Lain kesempatan Alus berkata, “Suami saya sangat mencintai saya, dia mempekerjakan empat sekuriti untuk menjaga saya, dua untuk siang dan dua untuk malam. Dia juga sangat cemburu sama saya, dia tidak mengijikan saya keluar tanpa supir, jadi saya bisa bebas bawa mobil sendiri hanya kalau dia keluar daerah atau keluar negeri dengan menyuap para satpam.” Astaga! Ini pelecehan, pikir saya.
“Jadi kamu dikurung?” Tanya saya bodoh, mudah-mudahan dia tidak tau kalau saya iri.
“Bukan begitu, dia itu sangat cemburu pada saya, Bu.” Alus masih juga membela suami bulenya.
Lagi-lagi saya tidak dapat hanya mendengar saja, “Kalau cinta, seharusnya dia membuatmu merasa bebas dan nyaman.” Kata saya lagi.
“Ibu, dia memberi saya dua puluh juta sebulan.”
“Dan kamu merasa pantas dikurung?” Saya benar-benar merasa bahwa saya ini orang yang sangat usil, tapi saya tak kuasa menahan mulut saya.
Saya mulai hilang rasa iri padanya, saya sangat menikmati kepercayaan suami saya melepaskan saya pergi ke manapun saya suka, mungkin karena suami saya tidak sanggup memberi saya dua puluh juta sebulan atau memberi sekedar bunga merry gold ketika saya bangun tidur di hari ulang tahun saya, setahun sekali saja.
“Tapi begitulah perempuan sekarang, tidak pandang suami teman, diembat juga. Olaf pergi begitu saja tanpa saya tau apa salah saya. Dia tinggalkan saya hanya demi seorang perempuan jelek yang masih muda.”

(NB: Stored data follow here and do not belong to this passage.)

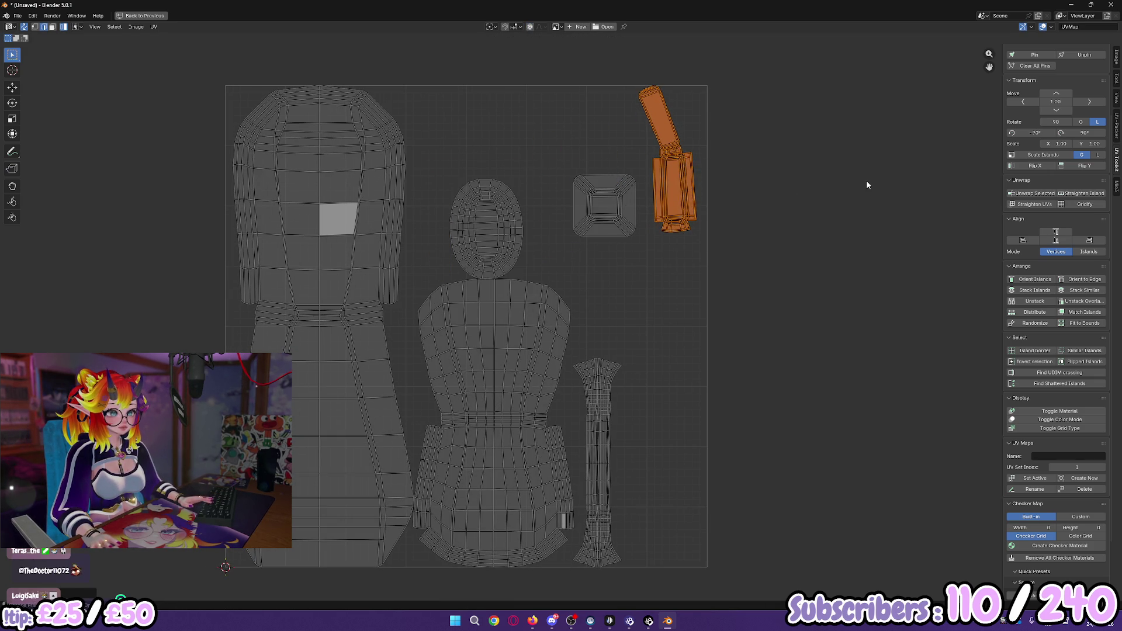
{"action": "right_click", "coordinate": [875, 191]}
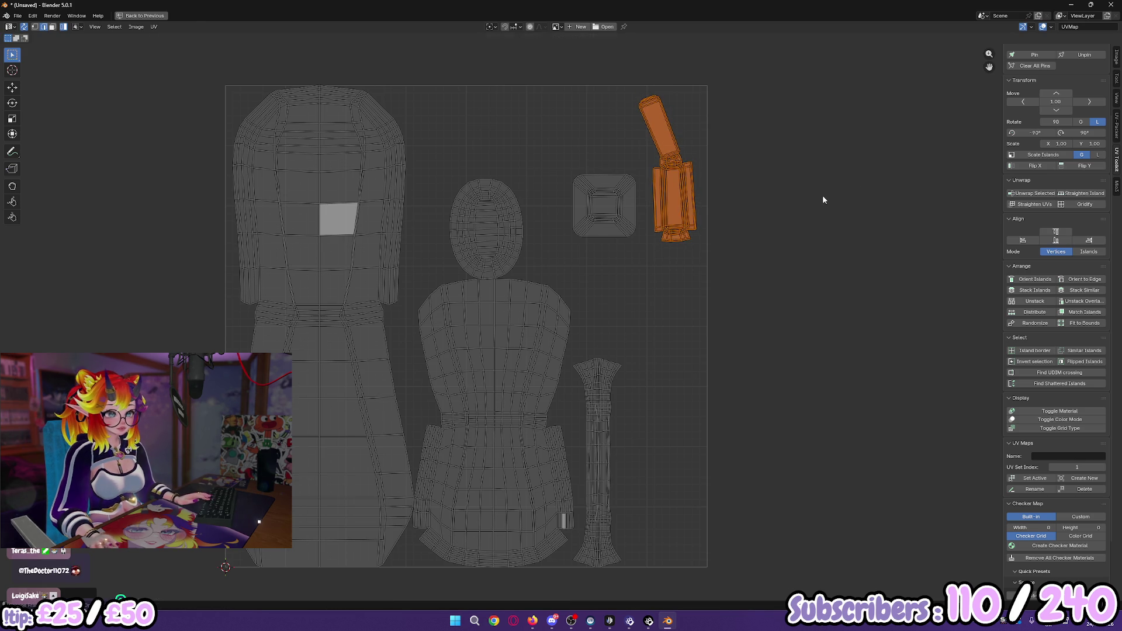
{"action": "scroll", "coordinate": [828, 197], "scroll_direction": "up", "scroll_amount": 5}
{"action": "key", "text": "s"}
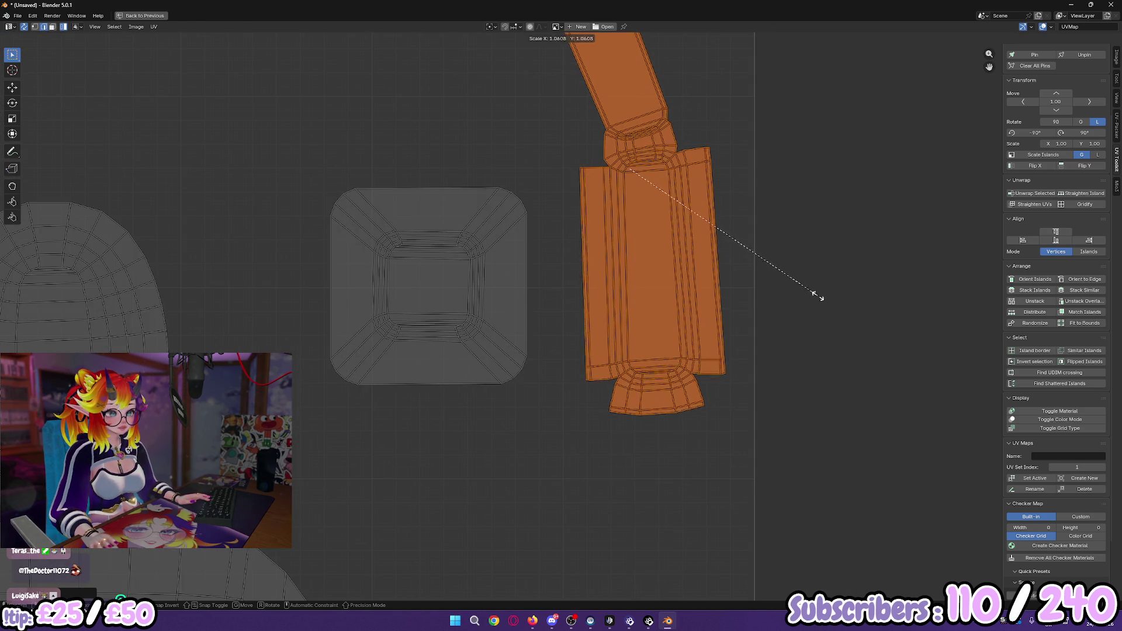
{"action": "right_click", "coordinate": [818, 292]}
{"action": "scroll", "coordinate": [806, 283], "scroll_direction": "down", "scroll_amount": 2}
{"action": "mouse_move", "coordinate": [807, 283]}
{"action": "middle_mouse_down"}
{"action": "mouse_move", "coordinate": [768, 290]}
{"action": "mouse_move", "coordinate": [736, 253]}
{"action": "middle_mouse_up"}
{"action": "scroll", "coordinate": [753, 280], "scroll_direction": "down", "scroll_amount": 2}
{"action": "key", "text": "s"}
{"action": "right_click", "coordinate": [731, 308]}
{"action": "scroll", "coordinate": [731, 308], "scroll_direction": "down", "scroll_amount": 1}
{"action": "key", "text": "ctrl+space"}
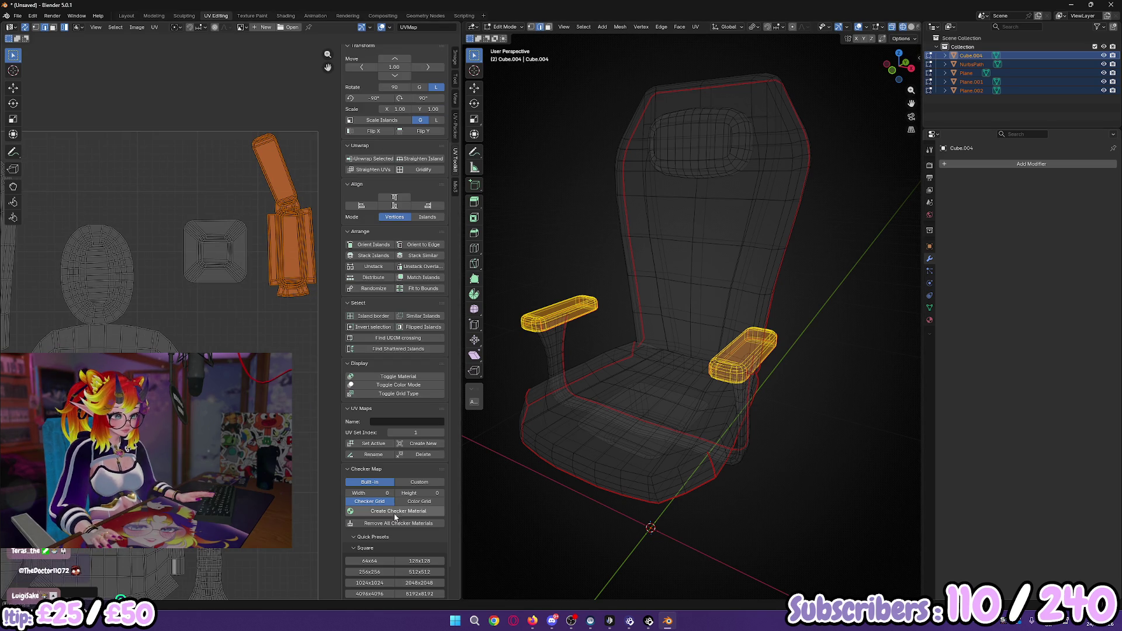
Step: Apply the Mio3 UV checker map to the chair and view it in Material Preview
{"action": "left_click", "coordinate": [455, 186]}
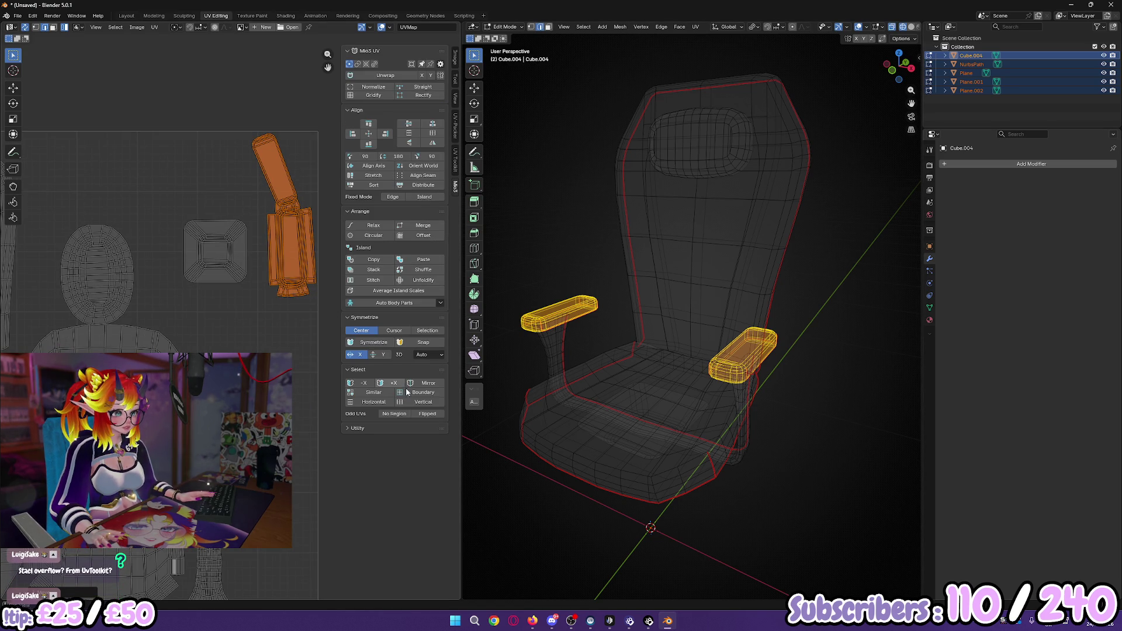
{"action": "left_click", "coordinate": [349, 428]}
{"action": "left_click", "coordinate": [394, 456]}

Dari banyak cerita Alus saya mengetahui bahwa Olaf bule itu sudah di vasectomy sebelum memperistri Alus, tanpa memberitahu Alus yang menunggu selama sepuluh tahun untuk mempunyai seorang anak Indo.
Olaf sudah mempuyai anak dari rasnya sendiri, asli Eropa, dari istri terdahulunya. Saya perhatikan wajah Alus baik-baik, dia nampak mulai tua dengan kerutan-kerutan halus di sekitar matanya. Mungkin si Bule tidak lagi tertarik padanya karena itu. Saya jadi kasihan padanya.
Ia membutuhkan saya sebagai tempat mencurahkan kekecewaannya, tidak seharusnya saya bersikap tidak baik. “Saya kan lebih tua sepuluh tahun.” Kata saya dalam hati. Kalau Alus sudah memiliki garis-garis halus, tentunya saya sudah mempunyai garis-garis kasar.
Saya harus bersyukur, dengan garis-garis kasarpun suami saya tidak berpaling dari saya dan masih sering mengatakan saya cantik. Mungkin karena dia tidak bisa membelikan saya parfum Perancis, liburan keluar negeri di bulan Nopember, atau dua puluh juta sebulan, tapi saya tidak peduli. Saya memang bukan istri bule, suami saya keturunan Tionghoa.
Sekarang apapun yang diceritakan Alus tentang hidupnya yang bagai di sorga DULU, tidak lagi menerbitkan rasa iri saya.